** The data follows **

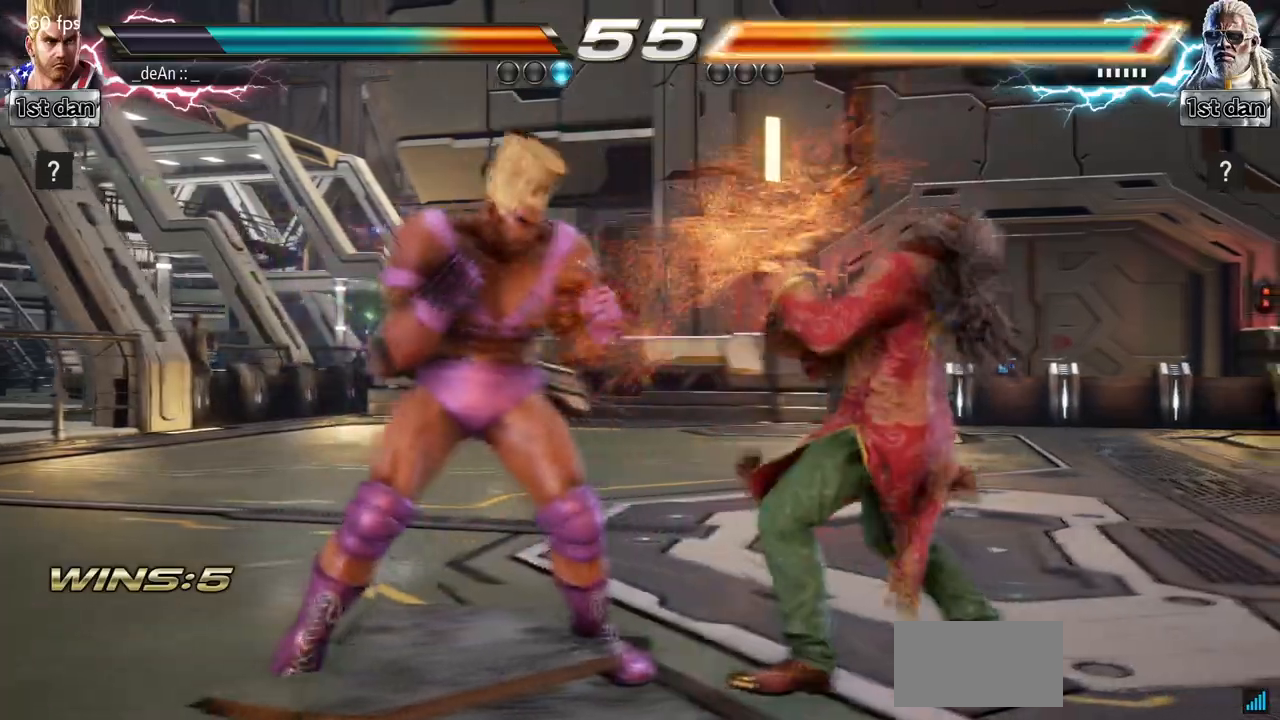
{"buttons": [], "left_stick": "center", "events": [[67, "SQUARE", "up"], [133, "SQUARE", "down"], [200, "left_stick", "center"], [300, "SQUARE", "up"], [400, "TRIANGLE", "down"], [500, "TRIANGLE", "up"]]}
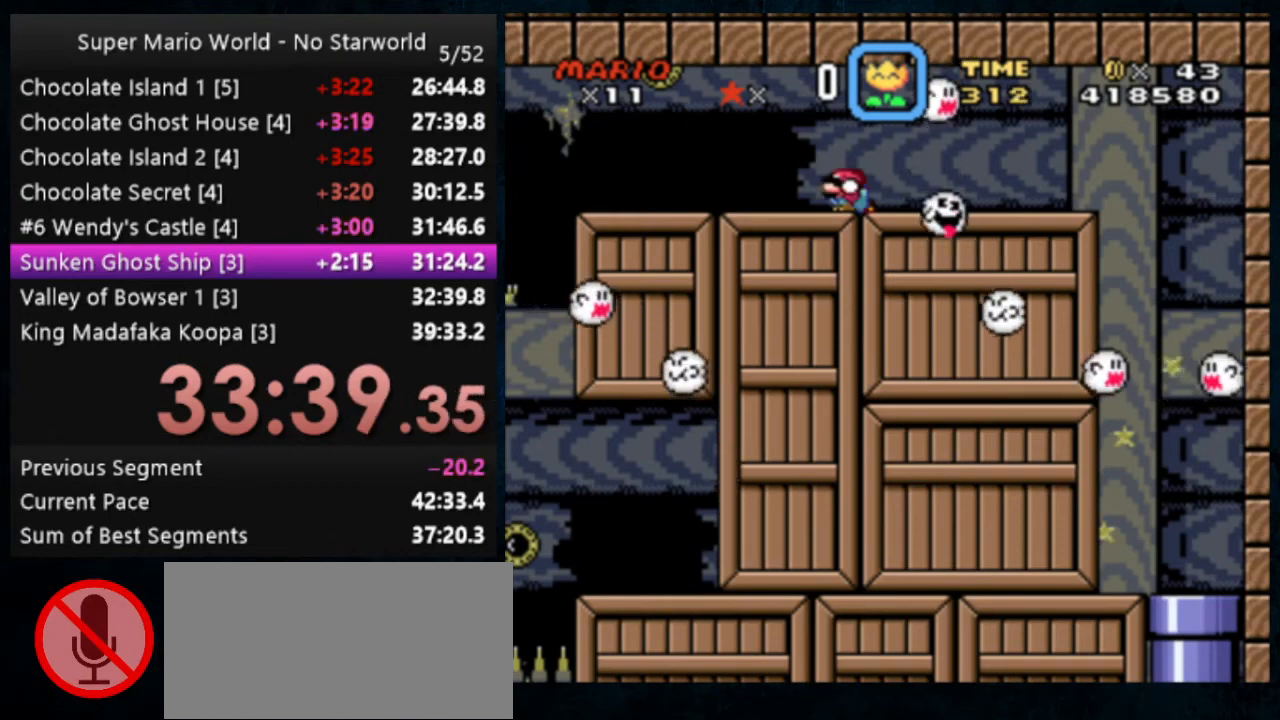
Gameplay with a controller (Nintendo layout); each line is a JSON object with the inputs held at the frame after it. "events" lists button and stick changes between this image and that frame as [ms after this image, input, new state], when the widget could be followed in between. Not read: DPAD_DOWN DPAD_RIGHT L1 L3 R1 R3.
{"buttons": [], "events": []}
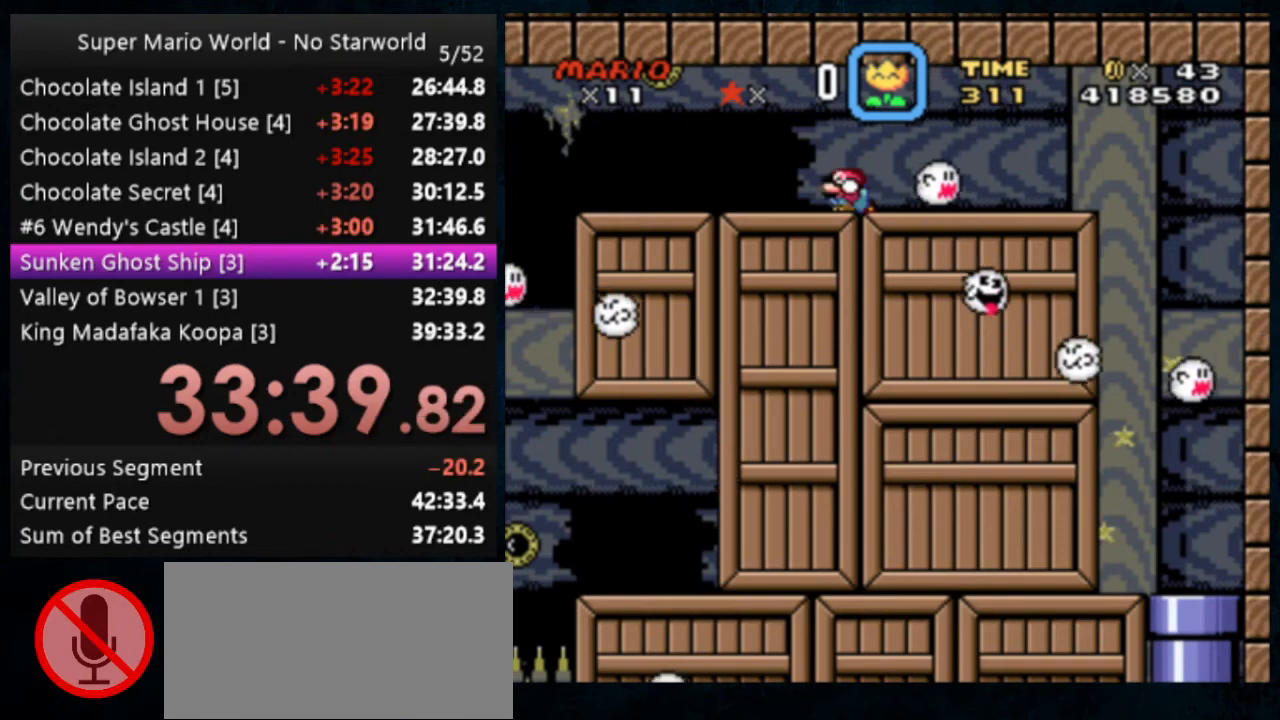
{"buttons": [], "events": [[200, "B", "down"], [267, "B", "up"]]}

** End of The data **

**What you have to do**
Check each line of the listing above for the word "buttons". Then state how many lines have it, and nothing further.

**The answer**
3